Perhaps I’ve spent too much time squashed on the London Underground, but in Venice there’s still real beauty to be found. Yes, the sight of sweaty tourists and adverts swamping the Bridge of Sighs is off-putting, but buongiorno? The rest of Venice is as captivating as ever and it’s only a footbridge away.
My latest trip to Venice left me with just over twelve hours in this watery playground. Enough time to make the pilgrimage to St Mark’s Square, say hello to the pigeons, scramble through the masses on the Rialto Bridge and enjoy a plateful of polenta and cuttlefish served in the trademark black ink sauce.
With a couple of hours to spare, I wandered off piste, turning right onto the Strada Nova and just drifting along. At the very first corner I found myself alone, accompanied only by the lapping of the water and my footsteps on the stone. Glossy black gondolas stood idle, wrapped up in canvas for Sunday’s day of rest. Venice may only have a few thousand true residents and an empire long since gone but behind the “I Love Venice” T-shirts people still live everyday lives.
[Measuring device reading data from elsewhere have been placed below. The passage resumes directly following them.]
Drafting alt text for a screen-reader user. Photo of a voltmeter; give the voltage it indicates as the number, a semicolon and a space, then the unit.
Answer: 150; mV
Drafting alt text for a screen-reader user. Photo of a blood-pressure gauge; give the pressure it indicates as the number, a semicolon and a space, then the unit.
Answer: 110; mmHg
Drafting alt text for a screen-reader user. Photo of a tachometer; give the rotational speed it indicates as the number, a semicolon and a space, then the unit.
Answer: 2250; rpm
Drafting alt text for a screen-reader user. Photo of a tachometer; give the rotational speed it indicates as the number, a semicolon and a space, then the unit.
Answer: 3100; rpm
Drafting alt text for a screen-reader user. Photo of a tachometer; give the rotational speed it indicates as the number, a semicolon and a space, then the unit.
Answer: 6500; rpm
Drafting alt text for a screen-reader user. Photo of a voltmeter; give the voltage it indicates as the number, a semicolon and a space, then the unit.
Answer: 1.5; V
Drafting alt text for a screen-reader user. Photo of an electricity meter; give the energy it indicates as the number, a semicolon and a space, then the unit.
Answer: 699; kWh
Lines of laundry stretch along the peeling plaster and painted shutters like flags on a village fete. Tanned men in loafers drive their speedboats too fast, sloshing foam onto the brickwork that looks as though it has seen it all. There’s the sound of a baby crying and the smell of freshly baked bread.
Another canal takes me past a vegetable market, where chubby cherry tomatoes and stout pumpkin-sized ones change hands beneath the shade of a church tower. A male voice choir entertains in one piazza, while a saxophonist lets rip in another. Gondoliers in stripy T-shirts smoke and read the newspaper, their straw hats tilted to protect them from the sun.
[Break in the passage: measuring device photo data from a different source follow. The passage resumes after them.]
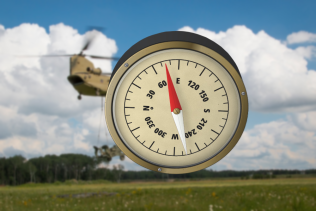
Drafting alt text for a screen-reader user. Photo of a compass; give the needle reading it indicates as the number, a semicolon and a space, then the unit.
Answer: 75; °
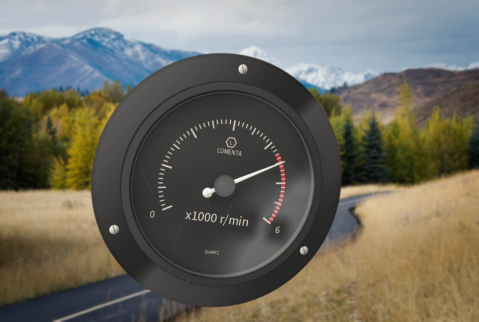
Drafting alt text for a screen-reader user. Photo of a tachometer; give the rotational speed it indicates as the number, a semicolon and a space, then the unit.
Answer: 4500; rpm
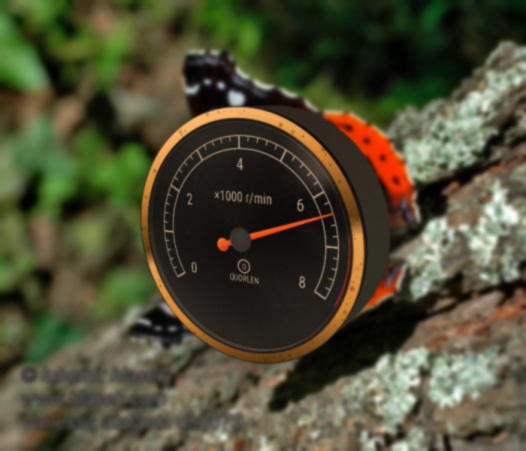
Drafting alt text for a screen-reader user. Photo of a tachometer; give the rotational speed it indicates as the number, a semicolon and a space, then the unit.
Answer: 6400; rpm
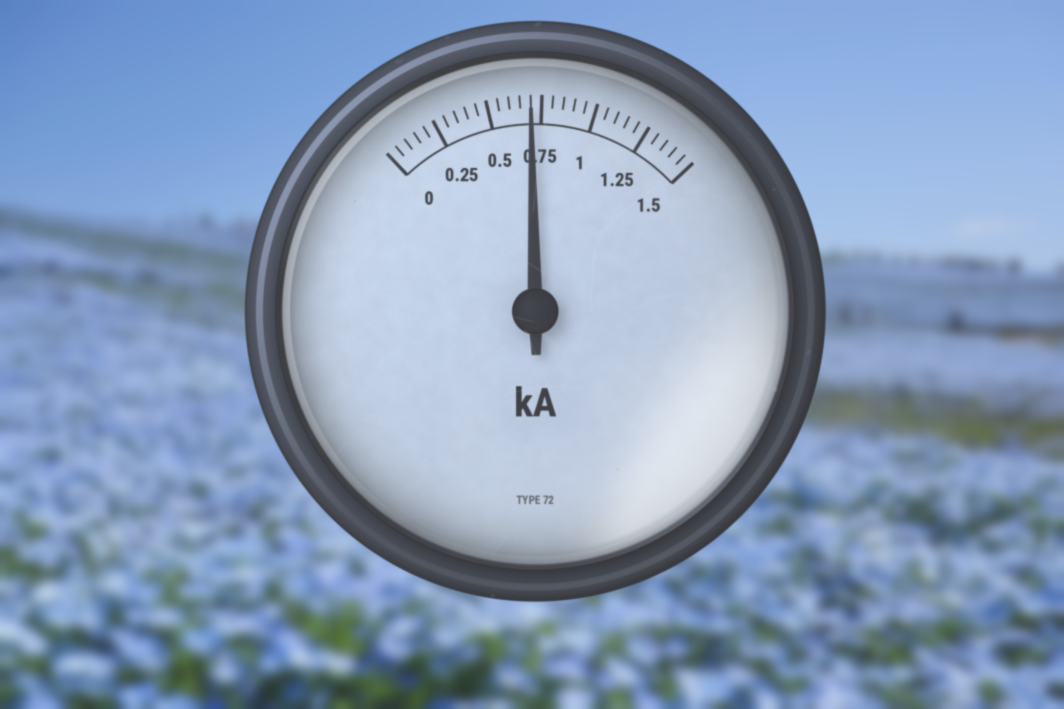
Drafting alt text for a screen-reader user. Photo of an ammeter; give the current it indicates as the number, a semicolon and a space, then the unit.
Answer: 0.7; kA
Then I cross the Ponte de Gheto Novo, the wrought-iron bridge that carries me into the square of the same name. As it turns out, I have been wandering through the district of Il Ghetto, the small enclave of Venice that gave its name to every sad and squalid ghetto ever since.
In the 14th century, this was the Jewish area. Closed gates enforced a curfew at night, property rights were restricted and Jewish citizens had to identify themselves by wearing a badge. This sounded to me like the beginning of the holocaust but apparently, in the Middle Ages, such treatment was mild in comparison to persecution elsewhere. Jewish refugees arrived here from Spain, Portugal and the outposts of the Ottoman Empire, building upwards and upwards in this cramped corner of relative peace.
Today those boundaries have long since gone, leaving butter-coloured walls and dark-chocolate shutters overlooking the children who play in the square. A bustling restaurant serves kosher food, stars of David glitter in traditional Venetian glass and synagogues operate freely.
In one corner in the shade, a set of metallic plaques commemorate the 200 or so Jews sent to the death camps during the Second World War. Surrounded by the romance of the sleek gondolas and the wealth of historic art, this atrocity seems somehow even harder to comprehend than usual.
Walking past students sitting cross-legged in doorways and sketching in charcoal, I realise that the ghetto that spawned them all doesn’t dwell in the past. Handmade posters name countries, detail times and catalogue dates – but it’s not a tourist-driven schedule, nor an historic monument. It’s the programme for the 2010 Football World Cup.